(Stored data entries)
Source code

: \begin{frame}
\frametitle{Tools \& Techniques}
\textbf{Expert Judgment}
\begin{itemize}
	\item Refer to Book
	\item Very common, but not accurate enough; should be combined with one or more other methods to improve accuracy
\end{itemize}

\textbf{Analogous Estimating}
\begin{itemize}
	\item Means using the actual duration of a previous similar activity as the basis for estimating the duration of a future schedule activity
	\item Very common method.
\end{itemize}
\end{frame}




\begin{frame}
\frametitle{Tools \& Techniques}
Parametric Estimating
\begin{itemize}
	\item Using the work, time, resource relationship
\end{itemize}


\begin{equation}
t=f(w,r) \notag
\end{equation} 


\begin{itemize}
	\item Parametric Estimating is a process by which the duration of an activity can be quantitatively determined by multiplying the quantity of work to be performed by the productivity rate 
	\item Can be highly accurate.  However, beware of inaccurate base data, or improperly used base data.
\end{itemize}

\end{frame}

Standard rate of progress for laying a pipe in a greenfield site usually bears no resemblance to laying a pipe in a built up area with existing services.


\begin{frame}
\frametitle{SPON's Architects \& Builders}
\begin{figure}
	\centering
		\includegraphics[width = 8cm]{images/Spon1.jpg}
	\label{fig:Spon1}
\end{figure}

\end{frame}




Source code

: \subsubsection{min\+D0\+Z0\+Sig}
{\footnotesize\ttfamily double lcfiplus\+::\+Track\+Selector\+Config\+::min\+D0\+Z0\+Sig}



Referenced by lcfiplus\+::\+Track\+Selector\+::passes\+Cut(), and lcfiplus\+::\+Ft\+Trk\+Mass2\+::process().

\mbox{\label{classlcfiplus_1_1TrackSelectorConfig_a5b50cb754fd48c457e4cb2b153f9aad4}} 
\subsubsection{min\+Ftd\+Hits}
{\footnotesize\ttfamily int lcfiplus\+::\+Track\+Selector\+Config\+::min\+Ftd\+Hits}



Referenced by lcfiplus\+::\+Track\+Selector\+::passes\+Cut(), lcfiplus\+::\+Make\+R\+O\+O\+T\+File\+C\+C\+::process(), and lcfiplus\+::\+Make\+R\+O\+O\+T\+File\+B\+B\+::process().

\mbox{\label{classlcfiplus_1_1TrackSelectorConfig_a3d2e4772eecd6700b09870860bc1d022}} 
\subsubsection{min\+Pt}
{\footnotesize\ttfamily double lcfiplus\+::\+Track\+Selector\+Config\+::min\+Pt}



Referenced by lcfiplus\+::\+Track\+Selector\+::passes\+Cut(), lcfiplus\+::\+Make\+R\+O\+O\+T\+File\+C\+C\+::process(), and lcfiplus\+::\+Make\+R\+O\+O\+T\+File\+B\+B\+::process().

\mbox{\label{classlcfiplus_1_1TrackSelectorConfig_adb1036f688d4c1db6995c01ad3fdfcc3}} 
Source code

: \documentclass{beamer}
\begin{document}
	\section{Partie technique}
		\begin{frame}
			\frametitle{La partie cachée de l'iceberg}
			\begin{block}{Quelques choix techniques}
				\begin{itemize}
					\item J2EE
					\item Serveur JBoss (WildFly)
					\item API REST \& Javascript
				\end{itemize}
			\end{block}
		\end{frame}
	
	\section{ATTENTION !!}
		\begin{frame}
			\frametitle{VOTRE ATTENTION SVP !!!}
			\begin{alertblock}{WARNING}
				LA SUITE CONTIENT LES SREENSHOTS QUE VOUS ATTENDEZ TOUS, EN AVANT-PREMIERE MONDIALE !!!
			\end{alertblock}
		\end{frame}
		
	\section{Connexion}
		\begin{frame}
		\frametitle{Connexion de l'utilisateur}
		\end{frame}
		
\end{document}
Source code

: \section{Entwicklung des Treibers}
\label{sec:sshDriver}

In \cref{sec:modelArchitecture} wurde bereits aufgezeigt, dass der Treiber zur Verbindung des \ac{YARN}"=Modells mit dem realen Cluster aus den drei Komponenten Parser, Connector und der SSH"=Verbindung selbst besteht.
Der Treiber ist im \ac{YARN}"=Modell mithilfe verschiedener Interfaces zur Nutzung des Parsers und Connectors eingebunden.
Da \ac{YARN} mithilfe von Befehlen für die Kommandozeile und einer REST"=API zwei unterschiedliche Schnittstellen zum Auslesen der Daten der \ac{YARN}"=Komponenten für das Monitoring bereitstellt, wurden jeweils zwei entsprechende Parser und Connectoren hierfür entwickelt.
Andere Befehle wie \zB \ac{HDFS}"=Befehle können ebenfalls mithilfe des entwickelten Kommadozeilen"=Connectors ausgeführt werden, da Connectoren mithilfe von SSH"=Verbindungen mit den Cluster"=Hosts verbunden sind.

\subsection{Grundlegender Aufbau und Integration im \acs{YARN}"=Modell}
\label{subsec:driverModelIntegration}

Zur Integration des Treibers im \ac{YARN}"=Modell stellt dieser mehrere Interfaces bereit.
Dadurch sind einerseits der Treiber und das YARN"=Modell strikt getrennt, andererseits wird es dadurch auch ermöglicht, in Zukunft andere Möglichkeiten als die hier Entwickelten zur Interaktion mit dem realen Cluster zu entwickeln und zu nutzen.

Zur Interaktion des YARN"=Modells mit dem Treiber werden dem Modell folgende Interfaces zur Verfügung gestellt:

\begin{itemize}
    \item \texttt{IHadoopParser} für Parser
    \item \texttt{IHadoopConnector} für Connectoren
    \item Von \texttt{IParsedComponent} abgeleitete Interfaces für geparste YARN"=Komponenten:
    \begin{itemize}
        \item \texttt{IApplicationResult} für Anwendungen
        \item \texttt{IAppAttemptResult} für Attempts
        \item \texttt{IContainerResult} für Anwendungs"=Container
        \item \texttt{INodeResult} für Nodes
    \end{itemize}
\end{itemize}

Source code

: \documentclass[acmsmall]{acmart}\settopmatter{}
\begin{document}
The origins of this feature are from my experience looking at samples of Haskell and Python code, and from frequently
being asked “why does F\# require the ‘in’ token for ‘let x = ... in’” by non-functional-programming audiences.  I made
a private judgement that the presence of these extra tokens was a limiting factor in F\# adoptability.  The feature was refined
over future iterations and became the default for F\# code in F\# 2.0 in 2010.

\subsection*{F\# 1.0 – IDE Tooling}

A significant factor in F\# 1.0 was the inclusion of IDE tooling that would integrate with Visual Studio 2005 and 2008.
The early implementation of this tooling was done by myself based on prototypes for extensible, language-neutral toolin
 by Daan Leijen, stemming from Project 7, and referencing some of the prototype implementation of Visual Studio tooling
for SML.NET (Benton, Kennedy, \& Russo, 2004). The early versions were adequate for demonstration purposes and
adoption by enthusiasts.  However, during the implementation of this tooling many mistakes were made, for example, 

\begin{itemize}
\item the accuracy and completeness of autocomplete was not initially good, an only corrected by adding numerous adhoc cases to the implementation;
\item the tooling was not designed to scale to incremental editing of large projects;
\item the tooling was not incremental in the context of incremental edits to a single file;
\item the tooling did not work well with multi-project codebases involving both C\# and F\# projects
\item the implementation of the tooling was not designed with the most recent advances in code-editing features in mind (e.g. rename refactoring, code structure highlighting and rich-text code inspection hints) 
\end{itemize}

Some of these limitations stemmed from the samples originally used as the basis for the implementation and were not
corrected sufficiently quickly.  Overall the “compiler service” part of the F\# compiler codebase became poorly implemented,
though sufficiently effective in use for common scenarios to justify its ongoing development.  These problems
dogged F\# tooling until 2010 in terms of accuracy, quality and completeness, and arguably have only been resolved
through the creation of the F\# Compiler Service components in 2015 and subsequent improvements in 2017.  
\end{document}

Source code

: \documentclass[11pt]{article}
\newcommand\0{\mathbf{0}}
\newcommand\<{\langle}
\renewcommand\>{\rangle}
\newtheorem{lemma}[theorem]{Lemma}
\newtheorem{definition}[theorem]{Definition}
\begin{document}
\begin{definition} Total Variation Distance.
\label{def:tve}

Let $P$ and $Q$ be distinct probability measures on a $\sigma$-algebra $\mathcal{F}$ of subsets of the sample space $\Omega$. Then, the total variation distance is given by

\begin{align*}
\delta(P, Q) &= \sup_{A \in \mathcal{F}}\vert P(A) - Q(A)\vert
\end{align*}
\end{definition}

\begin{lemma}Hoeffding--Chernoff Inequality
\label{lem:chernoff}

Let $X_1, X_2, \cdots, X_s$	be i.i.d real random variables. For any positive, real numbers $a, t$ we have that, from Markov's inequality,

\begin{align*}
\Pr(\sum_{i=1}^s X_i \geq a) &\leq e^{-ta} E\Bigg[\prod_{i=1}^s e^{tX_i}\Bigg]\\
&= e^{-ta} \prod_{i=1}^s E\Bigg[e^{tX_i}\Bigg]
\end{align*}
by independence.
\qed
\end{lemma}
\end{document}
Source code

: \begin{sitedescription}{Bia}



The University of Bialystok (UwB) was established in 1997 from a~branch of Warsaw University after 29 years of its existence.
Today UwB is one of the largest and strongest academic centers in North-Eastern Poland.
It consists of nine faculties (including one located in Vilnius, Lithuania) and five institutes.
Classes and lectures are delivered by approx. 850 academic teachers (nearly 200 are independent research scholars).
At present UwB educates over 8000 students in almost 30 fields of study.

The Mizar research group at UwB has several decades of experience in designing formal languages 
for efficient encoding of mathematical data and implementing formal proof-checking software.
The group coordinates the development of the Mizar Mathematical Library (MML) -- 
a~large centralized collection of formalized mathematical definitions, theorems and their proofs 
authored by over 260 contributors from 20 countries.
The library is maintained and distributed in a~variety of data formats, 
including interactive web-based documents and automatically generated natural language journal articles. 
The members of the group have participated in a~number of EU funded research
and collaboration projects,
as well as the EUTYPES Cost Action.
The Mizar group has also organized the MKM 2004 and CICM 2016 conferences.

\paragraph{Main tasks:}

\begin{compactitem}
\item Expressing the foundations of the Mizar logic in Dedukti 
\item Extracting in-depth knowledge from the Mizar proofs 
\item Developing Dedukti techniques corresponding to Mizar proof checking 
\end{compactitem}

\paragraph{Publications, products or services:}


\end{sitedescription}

> _Task to carry out_
Which lines above contain "with"? Show each of them.

> _Result of this task_
	\item Very common, but not accurate enough; should be combined with one or more other methods to improve accuracy
Standard rate of progress for laying a pipe in a greenfield site usually bears no resemblance to laying a pipe in a built up area with existing services.
A significant factor in F\# 1.0 was the inclusion of IDE tooling that would integrate with Visual Studio 2005 and 2008.
\item the tooling did not work well with multi-project codebases involving both C\# and F\# projects
\item the implementation of the tooling was not designed with the most recent advances in code-editing features in mind (e.g. rename refactoring, code structure highlighting and rich-text code inspection hints) 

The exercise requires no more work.